*** Opening Passage ***

难度: hard
Solution
System requirements
Functional:
- Registration
- Ride request
- Matching algorithm
- Tracking the rider location
- Payment processing
- Passengers and drivers have rating and can leave feedback
Non-Functional:
- 10 different towns
- 100k active users
- 3 rides per week on each user
- 5k drivers in each town
Capacity estimation
- 100k*3/(7*100k)= 0,5 RPS on rides requests
- 3500 active drivers in peak
API design
Registration
Input:
- phone number
Output:
- registration token
Phone approve
Input:
- registation token
- otp code
Output:
- JWT (with user id)
Ride request
Input:
- user JWT
- start coordinates
- finish coordinate
Output:
- driver data
- id
- name
- rating
- ride data
- total distance
- price
Get driver location
Input:
- driver id
Output:
- coordinates
Update driver location
Input:
- driver id
- coordinates
Output:
- success
Add payment card
Input:
- JWT
- card data
- number
- date
- cvv
Output:
- payment url (from external payment service)
Leave feedback
Input:
- JWT (with user id)
- driver id
- rating
Output:
- success
Database design
Users table
- id
- phone
- registered_at
Driver table
- id
- name
- registered_at
Feedback table
- reviewer type (user or rider)
- reviewer id
- feedback on type (user or rider)
- rating (from 1 to 5)
- date
Driver location
- driver id
- coordinates
- last update date
Payment data
- user id
- card token (for identification in external payment system)
- masked card number (like ***1234)
High-level design
- Load balancer. We can use Nginx, because it is popular solution
- API Service. Service that provides API for the users
- Database. The database will store all main data about users, drivers feedbacks and users payment card. Relational database like PostgreSQL may be used here.
- Riders location cache. Database for storing current riders location. We will use in-memory database like Redis, because the data is updated very frequently and the users need to get these updates fast.
- Graph service. The service that processes the algorithm of matching users and riders based on locations.
- Graph database. The database will store current drivers locations. So Graph service will use these locations to get the nearby drivers for the user
- Payment integration service. Service for integration with external payment service. The service is needed for increasing the availability of the system. It will incapsulate all the integration with the external system.

*** Closing Passage ***

◆ Exercise requirements:
For each statement below, say yes or no to whether it agrees with the ride-hailing system design, and quote the words of the design that decide it: (a) the riders location cache is to use an in-memory database such as Redis; (b) the Leave feedback call returns the driver's updated rating; (c) the Payment data table keeps the full card number.

*** Opening Given information ***

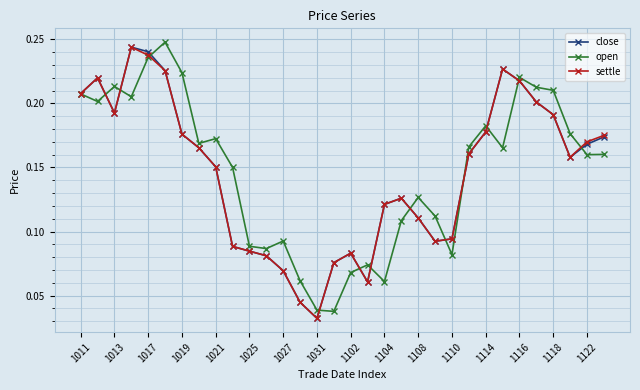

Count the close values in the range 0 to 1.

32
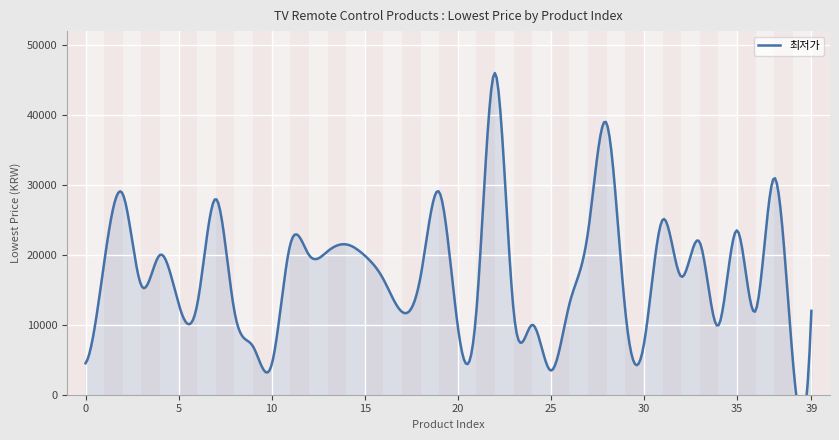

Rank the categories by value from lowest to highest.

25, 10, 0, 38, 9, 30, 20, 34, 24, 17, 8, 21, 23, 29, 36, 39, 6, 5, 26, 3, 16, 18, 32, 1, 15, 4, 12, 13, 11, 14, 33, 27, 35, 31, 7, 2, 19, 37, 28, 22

*** Closing Given information ***

◆ Response to the exercise:
(a) Yes: "We will use in-memory database like Redis, because the data is updated very frequently and the users need to get these updates fast."
(b) No: its output is "success".
(c) No: it keeps a "masked card number (like ***1234)".